UGANDA – Law enforcement agencies and government bodies have been backed up by other key stakeholders in the trading and manufacturing industry in the fight against illicit and counterfeit products on the Ugandan market.
These include Uganda Breweries Limited (UBL), Unilever Uganda Limited, British American Tobacco (BAT), Kampala City Traders Association (KACITA), Uganda Revenue Authority (URA), Uganda Police and Uganda National Bureau of Standards (UNBS), among others.
According to Joseph Lubulwa, Brand Protection Manager, UBL, they have partnered with the private sector and government agencies to conduct nationwide sensitization engagements, to inform the public and relevant authorities on the dangers of illicit trade and how to spot the difference between genuine and counterfeit products.
He said that in 2021, UBL seized illicit alcohol worth Shs 375 (US$ 105,739.69) million and between 2019 and 2020, government lost Shs 1.9 trillion (US$ 535,747,769) in revenue from the sale of illicit alcohol alone.
“Counterfeits take 64.5 per cent of the alcohol market share, leaving the remaining smaller percentage to genuine dealers. We, therefore, appeal to lawmakers to enable tougher penalties and timely prosecution of offenders,” Lubulwa said.
Joanita Menya, the Managing Director of Unilever Uganda, revealed that because of too much illicit trade activities in the country, Unilever was forced to close down its factory in Uganda, which was producing Geisha soap and Sunlight laundry powder, leaving thousands of people jobless.
“This essentially means that we are losing out as a country in terms of investment opportunities in that the people who would want to invest with us from a business perspective do not trust that they will be protected from illicit traders,” Menya said.
She added that illicit trade is a vice which needs joint effort to fight since it costs government revenue, on top of killing innovation and market for genuine products.
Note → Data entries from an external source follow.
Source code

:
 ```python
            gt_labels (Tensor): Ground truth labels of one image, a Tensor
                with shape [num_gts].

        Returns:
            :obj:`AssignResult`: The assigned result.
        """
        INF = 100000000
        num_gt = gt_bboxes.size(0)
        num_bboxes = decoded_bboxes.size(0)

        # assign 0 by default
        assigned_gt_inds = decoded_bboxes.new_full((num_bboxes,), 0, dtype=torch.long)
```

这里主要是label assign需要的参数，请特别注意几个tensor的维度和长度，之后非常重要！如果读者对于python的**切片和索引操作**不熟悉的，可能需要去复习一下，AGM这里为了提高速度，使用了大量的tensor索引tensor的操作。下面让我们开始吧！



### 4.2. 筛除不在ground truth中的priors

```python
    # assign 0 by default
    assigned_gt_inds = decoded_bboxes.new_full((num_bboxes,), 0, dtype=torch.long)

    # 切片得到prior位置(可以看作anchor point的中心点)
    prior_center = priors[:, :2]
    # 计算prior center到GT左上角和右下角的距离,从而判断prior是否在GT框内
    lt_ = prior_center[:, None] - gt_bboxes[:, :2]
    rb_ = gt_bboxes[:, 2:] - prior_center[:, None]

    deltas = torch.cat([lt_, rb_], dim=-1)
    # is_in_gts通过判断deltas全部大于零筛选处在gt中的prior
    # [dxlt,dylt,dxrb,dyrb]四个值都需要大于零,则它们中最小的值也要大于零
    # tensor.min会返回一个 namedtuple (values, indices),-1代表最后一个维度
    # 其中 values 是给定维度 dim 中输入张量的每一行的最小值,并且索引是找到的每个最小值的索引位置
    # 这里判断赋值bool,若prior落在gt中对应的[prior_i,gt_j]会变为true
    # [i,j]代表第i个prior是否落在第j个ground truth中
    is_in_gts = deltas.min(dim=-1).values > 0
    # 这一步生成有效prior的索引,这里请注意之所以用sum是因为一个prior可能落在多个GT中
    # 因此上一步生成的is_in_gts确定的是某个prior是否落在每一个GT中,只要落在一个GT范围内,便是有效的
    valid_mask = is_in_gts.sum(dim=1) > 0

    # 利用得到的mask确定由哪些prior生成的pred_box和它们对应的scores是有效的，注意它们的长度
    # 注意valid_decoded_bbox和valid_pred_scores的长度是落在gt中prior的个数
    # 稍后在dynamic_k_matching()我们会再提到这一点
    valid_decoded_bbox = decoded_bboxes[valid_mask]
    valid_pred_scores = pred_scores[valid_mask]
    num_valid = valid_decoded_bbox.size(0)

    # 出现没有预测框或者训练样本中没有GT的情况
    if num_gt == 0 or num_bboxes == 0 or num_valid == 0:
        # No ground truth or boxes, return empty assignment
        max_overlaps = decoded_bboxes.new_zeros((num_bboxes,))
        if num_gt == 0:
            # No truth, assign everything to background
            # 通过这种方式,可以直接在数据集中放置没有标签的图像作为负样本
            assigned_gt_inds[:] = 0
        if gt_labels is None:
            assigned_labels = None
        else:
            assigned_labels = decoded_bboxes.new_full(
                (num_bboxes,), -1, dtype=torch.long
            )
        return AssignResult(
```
“We cannot let counterfeits cost us brand images we have built over the years,” she declared.
Covid pushes traders into manufacturing
On the other hand, Abel Mwesigye, the CEO of KACITA, noted that the effects of Covid-19, has pushed most traders into manufacturing, creating a wider space for counterfeits and illicit trading.
“We have realized that many of our members have lost their businesses due to illicit trading because most of the counterfeit products are sold cheaply, which pushes legitimate producers out of business,” he said.
He added that even though there is enforcement against counterfeit products by police and URA, sensitization is lacking because there are people who consume these products innocently, according to Observer.
“If we intensify sensitization, consumer awareness about counterfeits will increase and, therefore, the public will become more aware not to purchase them. The enforcement should also not only focus within the central business district but also upcountry because the makers of these counterfeits are now based there,” he said.
However, Charles Twine, the Spokesperson of police’s Criminal Investigations Directorate (CID), said there is still a big challenge as far as investigating counterfeit products is concerned since there is no particular law on counterfeits. The UNBS Act, which is currently being used, mainly focuses on enforcing standards.
“There is, therefore, need to expedite the enactment of a law against counterfeit products because such products are a time bomb since they affect lives, innovation, research and collection of revenue,” he said.
URA’s Assistant Commissioner of Enforcement, Julius Nkwasire said the institution has a strategy to protect brands and make illicit products very expensive to deal in and destroy them once confiscated.